I've recently read The Design of Kodu: A Tiny Visual Programming Language for Children on the XBox 360 (Matthew MacLaurin, POPL'11). Like me, the designers of Kodu first learned programming as children, using ROM BASIC in the home computers of the 80s (it was an Atari 800XL and then an Apple II in my case). I think this was a wonderful way to learn programming (Dijkstra's quip notwithstanding), but can children today be introduced to programming in a remotely similar manner?
Apparently not. As the paper states, "We realized very early that the kids of today have a very different context than we ourselves had in the 80s, particularly in regard to user interface and the games themselves, which often have art budgets comparable to those of the largest Hollywood films. We didn't want 21st century language for building 1980s games; instead, we felt our new language should be able to achieve the same quality of work product that kids experience in commercial console games today."
To address this goal, the team (in Microsoft Research) created Kodu as a GUI environment were kids use sensors, filters, and selectors to decide when to change the world using actuators and modifiers. A program could be something like:
1. See (sensor) - purple (filter) - move (actuator) - away (modifier)
2. See (sensor) - apple (filter) - move (actuator) - towards (modifier)

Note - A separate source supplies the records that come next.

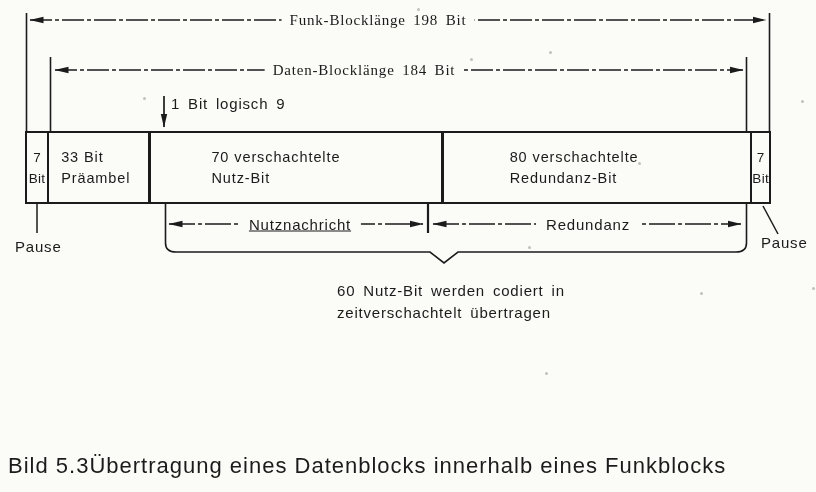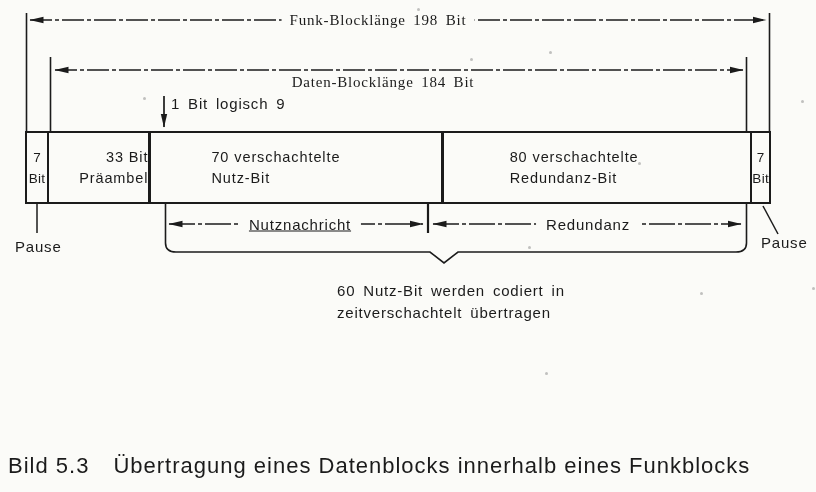--- a/index.html
+++ b/index.html
@@ -115,7 +115,7 @@
   </svg>
 
   <div class="lbl dim-lbl" style="left:378px;top:20px;">Funk-Blocklänge 198 Bit</div>
-  <div class="lbl dim-lbl" style="left:383px;top:70px;margin-top:12px;">Daten-Blocklänge 184 Bit</div>
+  <div class="lbl dim-lbl" style="left:364px;top:70px;">Daten-Blocklänge 184 Bit</div>
 
   <div class="lbl" style="left:171px;top:95px;">1 Bit logisch 9</div>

with the expected results regarding the behavior of the avatar in the game. "In the case of a purple apple, the rule to move away from purple objects will take priority" (because it appears first). More complex designs are made possible by means of pages, where an actuator can switch a "robot" (as the avatars are called) from one "page" (program) to another, in effect changing the robot's control procedure and allowing for some level of structured programming.
There are no variables in Kodu: state is stored and read from the world. Apparently, the intended way to keep state was using, for example, objects' colors; but children quickly realized that they could use the score of each robot as an integer variable.
More than anything else, this clarifies to me that programming should be taught using programming languages. I agree that console output, not to mention command-line games, is too limited for today's children. But, aiming at youth the same age I was when I first started programming (10-12 or so), I think that using a real programming language is far superior to using a toy one. My recommendation would be starting with HTML: it's not a programming language per se, but it would teach children the importance of accuracy, nesting, the implication of a simple typo on your output, the difference between a visible mistake and an invisible one, and so forth. Then, add JavaScript. There's no need for expert-level HTML and JS, mind you. The HTML would just set the ground for the JavaScript output; pick up images, or areas for text, etc. with getElementById, and then manipulate that element -- its location, size, and textual content. And input is very simple, too, using either text fields, buttons, or clickable elements with onClick events.
Just make sure you don't try to teach the children object-oriented programming using JavaScript. The language (at least in its current version) is simply not object-oriented, and seeing Java/C#/C++ programmers trying to force object-oriented design into an object-based, but not object-oriented, langauge is painful, and reminds me of the old adage about FORTRAN programmers who remain FORTRAN programmers, no matter what programming language they use.